6. Bolton 2-1 Arsenal (Apr 2011)
Another year in which the league table failed to fully demonstrate the Gunners’ inglorious 11th-hour collapse. The 15 points they flittered away in the final seven games would have been enough to turn fourth into first, so really it was one long extended moment of decline that did for their title challenge. But if one snapshot served as a living summary of how far they’d fallen – and how quickly – it was when the Israeli Tamir Cohen powered home a last-minute header for Bolton at the Reebok Stadium to spark a run of three defeats in four, just as the heat was turned up on Wenger’s men.

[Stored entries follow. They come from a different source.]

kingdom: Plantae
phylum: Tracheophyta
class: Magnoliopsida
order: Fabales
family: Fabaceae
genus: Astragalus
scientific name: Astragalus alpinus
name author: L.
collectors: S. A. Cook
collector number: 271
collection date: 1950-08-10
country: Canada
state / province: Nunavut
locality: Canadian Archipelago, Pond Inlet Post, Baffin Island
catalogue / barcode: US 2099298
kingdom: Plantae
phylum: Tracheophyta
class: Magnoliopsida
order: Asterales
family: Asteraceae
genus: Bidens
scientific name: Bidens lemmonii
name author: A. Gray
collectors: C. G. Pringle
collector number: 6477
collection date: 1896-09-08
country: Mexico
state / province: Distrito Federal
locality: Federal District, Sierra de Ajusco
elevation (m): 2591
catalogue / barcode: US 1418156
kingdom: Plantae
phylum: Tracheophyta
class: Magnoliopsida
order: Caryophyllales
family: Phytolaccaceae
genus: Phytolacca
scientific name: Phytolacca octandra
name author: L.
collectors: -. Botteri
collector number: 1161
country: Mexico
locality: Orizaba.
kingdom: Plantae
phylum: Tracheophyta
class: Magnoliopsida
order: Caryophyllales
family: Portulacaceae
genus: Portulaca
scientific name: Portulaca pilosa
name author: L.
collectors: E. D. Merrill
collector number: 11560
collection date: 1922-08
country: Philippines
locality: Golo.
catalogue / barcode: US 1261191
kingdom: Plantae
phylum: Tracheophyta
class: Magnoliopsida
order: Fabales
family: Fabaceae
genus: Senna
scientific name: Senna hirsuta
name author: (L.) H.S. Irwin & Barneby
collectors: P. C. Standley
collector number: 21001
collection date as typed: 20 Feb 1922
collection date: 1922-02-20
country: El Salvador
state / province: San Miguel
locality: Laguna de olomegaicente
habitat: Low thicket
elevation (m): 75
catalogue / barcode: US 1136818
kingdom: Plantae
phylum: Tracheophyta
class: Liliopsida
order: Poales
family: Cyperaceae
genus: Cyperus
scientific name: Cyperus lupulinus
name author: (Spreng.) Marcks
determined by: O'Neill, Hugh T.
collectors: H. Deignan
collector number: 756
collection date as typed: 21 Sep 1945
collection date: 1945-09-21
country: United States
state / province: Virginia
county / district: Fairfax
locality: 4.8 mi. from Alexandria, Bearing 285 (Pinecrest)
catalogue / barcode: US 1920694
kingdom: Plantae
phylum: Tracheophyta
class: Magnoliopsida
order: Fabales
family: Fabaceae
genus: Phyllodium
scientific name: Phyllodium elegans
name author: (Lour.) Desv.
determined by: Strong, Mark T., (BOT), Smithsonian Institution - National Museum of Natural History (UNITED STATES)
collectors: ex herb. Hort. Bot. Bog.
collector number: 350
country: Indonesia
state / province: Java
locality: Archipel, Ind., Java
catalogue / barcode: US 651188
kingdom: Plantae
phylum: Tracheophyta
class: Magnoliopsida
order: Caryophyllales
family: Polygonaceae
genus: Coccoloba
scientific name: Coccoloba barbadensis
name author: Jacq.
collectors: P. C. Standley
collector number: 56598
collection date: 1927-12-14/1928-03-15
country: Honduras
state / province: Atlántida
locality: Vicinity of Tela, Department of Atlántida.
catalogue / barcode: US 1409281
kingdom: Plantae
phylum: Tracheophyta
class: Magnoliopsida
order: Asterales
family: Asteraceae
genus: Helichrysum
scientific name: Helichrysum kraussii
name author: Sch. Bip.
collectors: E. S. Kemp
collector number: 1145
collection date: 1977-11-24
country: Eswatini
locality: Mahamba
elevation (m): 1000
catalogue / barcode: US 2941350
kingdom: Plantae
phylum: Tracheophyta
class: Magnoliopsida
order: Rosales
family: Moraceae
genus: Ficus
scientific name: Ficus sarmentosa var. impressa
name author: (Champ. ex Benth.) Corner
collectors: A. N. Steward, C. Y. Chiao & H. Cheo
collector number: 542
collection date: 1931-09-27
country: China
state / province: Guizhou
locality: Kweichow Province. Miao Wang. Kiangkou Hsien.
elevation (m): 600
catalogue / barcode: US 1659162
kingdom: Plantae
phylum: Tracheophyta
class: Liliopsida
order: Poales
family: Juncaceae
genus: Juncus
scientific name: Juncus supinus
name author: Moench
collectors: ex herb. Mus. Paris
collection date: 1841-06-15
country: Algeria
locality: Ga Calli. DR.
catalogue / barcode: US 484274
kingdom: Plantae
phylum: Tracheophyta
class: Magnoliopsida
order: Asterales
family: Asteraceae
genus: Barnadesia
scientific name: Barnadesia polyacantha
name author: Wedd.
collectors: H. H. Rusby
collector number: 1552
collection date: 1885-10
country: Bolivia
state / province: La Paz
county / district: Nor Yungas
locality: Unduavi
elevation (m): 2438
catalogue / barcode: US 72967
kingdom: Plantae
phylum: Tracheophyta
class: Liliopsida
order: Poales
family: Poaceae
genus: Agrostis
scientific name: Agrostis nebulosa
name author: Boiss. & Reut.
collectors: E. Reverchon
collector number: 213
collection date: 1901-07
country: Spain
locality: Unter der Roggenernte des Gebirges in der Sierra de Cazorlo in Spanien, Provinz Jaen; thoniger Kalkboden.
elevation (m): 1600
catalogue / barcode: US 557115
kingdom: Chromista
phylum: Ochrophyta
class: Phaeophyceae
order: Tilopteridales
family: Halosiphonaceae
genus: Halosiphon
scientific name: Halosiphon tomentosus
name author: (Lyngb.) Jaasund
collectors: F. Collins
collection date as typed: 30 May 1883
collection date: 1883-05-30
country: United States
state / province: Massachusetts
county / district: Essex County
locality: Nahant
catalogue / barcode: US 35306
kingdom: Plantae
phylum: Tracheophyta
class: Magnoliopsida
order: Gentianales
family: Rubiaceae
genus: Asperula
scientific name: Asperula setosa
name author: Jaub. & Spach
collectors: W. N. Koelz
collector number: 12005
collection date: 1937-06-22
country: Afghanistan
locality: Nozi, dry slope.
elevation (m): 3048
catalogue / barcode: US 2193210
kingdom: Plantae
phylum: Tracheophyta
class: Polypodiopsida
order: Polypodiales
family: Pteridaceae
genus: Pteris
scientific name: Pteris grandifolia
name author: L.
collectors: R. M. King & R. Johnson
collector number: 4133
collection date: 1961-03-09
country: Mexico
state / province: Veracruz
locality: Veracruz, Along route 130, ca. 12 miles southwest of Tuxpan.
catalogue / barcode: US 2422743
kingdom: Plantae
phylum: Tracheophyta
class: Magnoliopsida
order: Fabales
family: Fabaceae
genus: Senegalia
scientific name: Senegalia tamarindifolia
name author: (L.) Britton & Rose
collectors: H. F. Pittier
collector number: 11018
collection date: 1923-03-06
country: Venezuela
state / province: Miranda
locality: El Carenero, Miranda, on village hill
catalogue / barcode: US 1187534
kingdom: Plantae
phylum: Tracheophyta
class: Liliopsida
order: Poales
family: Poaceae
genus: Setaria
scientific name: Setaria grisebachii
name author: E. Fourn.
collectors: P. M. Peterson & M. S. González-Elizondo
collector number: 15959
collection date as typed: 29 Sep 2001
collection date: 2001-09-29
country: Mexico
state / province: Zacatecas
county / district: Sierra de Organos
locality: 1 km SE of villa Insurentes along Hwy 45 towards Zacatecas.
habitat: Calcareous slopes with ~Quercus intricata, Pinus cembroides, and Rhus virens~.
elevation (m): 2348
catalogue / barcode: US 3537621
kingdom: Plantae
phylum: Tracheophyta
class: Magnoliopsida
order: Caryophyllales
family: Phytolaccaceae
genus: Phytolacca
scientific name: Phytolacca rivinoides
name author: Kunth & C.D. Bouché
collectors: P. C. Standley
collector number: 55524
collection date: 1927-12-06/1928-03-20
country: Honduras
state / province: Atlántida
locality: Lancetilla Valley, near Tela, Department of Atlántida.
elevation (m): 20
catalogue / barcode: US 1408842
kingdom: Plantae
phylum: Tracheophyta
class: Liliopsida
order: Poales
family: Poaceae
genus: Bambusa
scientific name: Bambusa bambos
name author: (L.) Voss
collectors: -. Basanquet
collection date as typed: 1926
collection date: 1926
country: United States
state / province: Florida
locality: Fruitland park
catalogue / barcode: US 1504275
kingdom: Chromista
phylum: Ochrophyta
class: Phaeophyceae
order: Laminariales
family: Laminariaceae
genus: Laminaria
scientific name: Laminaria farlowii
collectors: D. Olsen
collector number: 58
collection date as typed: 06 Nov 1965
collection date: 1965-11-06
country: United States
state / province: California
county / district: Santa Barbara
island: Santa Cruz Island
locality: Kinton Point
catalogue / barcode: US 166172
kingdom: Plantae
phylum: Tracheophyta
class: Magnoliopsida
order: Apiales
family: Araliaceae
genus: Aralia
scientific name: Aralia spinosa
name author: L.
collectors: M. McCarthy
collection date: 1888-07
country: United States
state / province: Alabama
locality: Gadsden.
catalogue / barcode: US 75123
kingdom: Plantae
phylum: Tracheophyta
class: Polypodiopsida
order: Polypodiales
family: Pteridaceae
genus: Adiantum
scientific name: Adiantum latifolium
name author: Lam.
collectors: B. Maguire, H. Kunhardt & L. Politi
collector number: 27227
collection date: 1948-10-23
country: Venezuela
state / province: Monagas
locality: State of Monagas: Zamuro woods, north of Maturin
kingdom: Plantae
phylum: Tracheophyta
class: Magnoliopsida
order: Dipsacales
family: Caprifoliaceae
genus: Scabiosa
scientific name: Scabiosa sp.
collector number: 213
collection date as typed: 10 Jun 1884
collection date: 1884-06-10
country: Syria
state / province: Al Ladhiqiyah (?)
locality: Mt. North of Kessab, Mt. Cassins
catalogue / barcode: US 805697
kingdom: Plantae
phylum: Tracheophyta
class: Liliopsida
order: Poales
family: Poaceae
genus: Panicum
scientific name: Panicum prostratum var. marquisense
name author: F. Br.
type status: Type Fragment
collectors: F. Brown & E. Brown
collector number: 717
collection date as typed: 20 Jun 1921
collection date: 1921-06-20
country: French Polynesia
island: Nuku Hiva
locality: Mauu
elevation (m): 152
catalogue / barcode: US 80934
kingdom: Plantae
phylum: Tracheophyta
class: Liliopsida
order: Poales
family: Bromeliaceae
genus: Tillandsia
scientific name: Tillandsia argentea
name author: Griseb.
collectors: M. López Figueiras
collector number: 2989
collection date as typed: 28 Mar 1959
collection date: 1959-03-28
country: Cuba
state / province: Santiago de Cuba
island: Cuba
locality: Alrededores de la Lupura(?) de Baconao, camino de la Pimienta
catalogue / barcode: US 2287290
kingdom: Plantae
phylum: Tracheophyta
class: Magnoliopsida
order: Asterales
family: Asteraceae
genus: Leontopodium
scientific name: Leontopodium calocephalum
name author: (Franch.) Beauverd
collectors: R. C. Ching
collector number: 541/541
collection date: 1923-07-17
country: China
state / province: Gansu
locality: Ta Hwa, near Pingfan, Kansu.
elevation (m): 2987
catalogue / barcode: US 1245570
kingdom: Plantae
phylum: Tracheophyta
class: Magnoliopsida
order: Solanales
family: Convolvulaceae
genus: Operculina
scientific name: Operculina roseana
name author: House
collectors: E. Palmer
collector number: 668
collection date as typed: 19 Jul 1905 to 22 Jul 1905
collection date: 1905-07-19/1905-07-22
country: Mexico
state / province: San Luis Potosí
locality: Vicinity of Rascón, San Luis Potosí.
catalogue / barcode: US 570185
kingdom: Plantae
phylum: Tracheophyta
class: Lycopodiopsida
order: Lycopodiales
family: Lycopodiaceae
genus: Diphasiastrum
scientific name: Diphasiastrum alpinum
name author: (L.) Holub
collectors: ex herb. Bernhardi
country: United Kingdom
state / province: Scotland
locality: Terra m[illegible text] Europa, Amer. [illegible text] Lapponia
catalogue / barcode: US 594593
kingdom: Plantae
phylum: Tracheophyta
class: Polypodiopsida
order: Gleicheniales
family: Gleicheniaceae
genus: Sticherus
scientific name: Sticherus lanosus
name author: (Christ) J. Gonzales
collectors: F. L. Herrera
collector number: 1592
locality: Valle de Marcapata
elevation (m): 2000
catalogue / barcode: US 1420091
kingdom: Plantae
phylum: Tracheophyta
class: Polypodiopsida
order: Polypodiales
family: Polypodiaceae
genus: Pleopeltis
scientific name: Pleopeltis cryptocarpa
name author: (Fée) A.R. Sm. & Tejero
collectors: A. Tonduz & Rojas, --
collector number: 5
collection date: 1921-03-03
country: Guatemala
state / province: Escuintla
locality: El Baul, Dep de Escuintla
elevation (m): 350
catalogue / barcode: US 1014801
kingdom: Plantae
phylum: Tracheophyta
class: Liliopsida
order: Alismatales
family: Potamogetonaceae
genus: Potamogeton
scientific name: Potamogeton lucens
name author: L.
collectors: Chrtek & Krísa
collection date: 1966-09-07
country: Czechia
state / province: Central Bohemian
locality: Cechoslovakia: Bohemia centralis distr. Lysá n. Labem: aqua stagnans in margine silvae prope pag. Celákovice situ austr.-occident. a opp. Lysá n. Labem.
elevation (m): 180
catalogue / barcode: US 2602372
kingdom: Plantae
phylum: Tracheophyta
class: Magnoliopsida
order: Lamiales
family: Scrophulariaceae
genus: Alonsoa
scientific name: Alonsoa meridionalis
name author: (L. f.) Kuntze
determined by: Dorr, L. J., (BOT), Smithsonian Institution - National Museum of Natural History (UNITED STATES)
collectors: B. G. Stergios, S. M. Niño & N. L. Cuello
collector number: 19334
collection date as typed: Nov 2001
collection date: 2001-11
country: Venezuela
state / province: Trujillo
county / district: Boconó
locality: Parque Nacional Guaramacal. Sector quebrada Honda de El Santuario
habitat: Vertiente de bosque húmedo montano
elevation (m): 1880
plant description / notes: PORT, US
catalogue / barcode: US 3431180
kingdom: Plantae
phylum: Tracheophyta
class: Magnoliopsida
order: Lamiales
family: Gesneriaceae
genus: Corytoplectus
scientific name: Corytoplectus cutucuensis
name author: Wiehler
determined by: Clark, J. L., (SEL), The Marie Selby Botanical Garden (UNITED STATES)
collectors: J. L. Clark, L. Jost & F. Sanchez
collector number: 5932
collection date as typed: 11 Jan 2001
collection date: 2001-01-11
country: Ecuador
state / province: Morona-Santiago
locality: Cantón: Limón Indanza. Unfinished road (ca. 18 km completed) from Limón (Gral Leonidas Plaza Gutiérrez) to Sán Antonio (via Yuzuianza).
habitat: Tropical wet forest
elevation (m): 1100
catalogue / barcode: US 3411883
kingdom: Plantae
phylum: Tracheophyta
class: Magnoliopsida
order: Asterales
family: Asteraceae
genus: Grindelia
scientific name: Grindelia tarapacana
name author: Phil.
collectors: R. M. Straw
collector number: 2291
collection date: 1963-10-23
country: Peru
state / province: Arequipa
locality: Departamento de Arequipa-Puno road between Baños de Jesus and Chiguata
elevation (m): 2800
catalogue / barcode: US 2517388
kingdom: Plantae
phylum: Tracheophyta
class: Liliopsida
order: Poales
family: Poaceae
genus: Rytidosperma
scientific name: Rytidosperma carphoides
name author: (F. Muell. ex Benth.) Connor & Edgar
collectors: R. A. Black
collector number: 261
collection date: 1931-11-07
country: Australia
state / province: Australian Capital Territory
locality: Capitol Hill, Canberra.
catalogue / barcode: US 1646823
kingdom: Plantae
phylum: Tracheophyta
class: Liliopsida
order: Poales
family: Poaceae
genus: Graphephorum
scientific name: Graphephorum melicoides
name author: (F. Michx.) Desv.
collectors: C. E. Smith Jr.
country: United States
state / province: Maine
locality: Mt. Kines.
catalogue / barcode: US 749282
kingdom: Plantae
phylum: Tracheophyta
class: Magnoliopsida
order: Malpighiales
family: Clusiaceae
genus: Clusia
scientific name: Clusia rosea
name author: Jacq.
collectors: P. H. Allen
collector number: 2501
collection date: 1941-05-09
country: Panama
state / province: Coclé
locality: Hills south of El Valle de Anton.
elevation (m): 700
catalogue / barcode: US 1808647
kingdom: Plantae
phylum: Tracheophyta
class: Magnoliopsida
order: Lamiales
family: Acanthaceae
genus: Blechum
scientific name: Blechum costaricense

7. Liverpool 5-1 Arsenal (Feb 2014)
Arsenal spent more days on top of the Premier League in 2013/14 than any other side, but after shipping five goals and slipping from the summit on February 8, their season went into freefall. The psychological baggage they collected on a horror afternoon at Anfield against the lethal Liverpool trio of Sturridge, Suarez and Sterling ended the Gunners’ championship challenge in the head long before it did on paper, as a thousand column inches worth of doubt directed at Wenger’s fragile side were vindicated in a masterclass from Brendan Rodgers’ title chasers.